C+
Systems · v0.0.13

Modules, imports, packages

Single-file mode

A .cplus file compiled with cpc file.cplus -o bin has no imports; only intrinsics are available.

Project mode

Every import declares where the module comes from. Bare paths are rejected: the resolver makes you say "local" or "vendored".

// Local file at src/math.cplus
import "./math" as math;
math::area(2, 3);

// Vendored package — the path's first segment is the dep name from Cplus.toml
import "stdlib/io" as io;
io::println("hi");
  • Local imports start with ./, resolved relative to the current file.
  • Vendored imports have a first segment matching a [dependencies] entry, resolved from vendor/<dep>/src/<rest>.cplus.

The alias is mandatory: import "X" as Y;, then you call into the module as Y::thing(...). There are no glob imports and no use. This is part of what keeps a file legible: every external name is traceable to the line that imported it.

pub for cross-file visibility

By default everything is module-private. pub exports.

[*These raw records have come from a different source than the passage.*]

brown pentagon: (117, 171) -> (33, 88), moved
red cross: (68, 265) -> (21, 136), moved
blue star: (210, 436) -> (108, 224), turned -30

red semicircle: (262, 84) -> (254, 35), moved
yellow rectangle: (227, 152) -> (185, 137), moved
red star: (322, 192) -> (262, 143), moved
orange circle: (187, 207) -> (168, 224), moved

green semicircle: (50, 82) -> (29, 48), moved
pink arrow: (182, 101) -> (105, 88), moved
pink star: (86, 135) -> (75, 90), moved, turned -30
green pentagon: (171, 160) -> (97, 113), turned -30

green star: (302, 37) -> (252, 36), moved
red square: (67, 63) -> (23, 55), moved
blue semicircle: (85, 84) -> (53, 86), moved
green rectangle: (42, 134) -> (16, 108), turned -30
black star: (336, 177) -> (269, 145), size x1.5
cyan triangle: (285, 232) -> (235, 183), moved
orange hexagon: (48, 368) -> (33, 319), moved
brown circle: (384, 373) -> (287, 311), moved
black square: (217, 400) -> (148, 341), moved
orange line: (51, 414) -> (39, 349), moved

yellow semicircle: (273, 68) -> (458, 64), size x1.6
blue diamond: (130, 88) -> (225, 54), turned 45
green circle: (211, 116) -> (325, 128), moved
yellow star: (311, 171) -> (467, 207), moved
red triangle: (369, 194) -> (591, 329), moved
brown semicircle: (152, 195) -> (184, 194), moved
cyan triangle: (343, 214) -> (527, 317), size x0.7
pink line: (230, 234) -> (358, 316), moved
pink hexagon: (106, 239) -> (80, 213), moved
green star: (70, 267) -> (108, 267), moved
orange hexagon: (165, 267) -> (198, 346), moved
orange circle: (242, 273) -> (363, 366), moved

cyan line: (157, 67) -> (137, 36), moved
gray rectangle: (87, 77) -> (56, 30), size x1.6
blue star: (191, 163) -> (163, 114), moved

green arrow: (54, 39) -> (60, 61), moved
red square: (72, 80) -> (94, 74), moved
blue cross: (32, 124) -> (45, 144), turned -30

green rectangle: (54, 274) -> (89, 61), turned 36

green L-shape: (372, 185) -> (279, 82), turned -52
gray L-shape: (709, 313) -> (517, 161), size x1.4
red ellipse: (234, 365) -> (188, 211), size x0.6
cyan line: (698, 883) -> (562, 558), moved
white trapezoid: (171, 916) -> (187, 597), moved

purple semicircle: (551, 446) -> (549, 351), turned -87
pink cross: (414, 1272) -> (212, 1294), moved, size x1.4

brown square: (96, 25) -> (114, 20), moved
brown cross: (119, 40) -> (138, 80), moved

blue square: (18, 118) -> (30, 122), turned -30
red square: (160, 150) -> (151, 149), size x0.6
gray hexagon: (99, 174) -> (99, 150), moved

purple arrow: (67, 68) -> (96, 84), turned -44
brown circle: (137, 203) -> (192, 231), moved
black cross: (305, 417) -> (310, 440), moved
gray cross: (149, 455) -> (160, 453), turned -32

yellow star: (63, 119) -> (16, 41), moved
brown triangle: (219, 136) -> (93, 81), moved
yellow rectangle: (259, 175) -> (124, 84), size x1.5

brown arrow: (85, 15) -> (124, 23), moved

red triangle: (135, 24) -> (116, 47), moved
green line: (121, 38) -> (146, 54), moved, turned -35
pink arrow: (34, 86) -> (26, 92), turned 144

pub fn answer() -> i32 { return 42; }
pub struct Public { pub field: i32 }
pub enum Color { Red, Green, Blue }

Cplus.toml

[package]
name    = "myproj"
version = "0.0.1"
edition = "2026"

[[bin]]
name = "myproj"
path = "src/main.cplus"

[dependencies]
stdlib = "*"

The standard library is consumed like any other vendored package. This is the same model every package uses; see Packages for the full catalog and how dependency resolution walks the vendor/ checkout.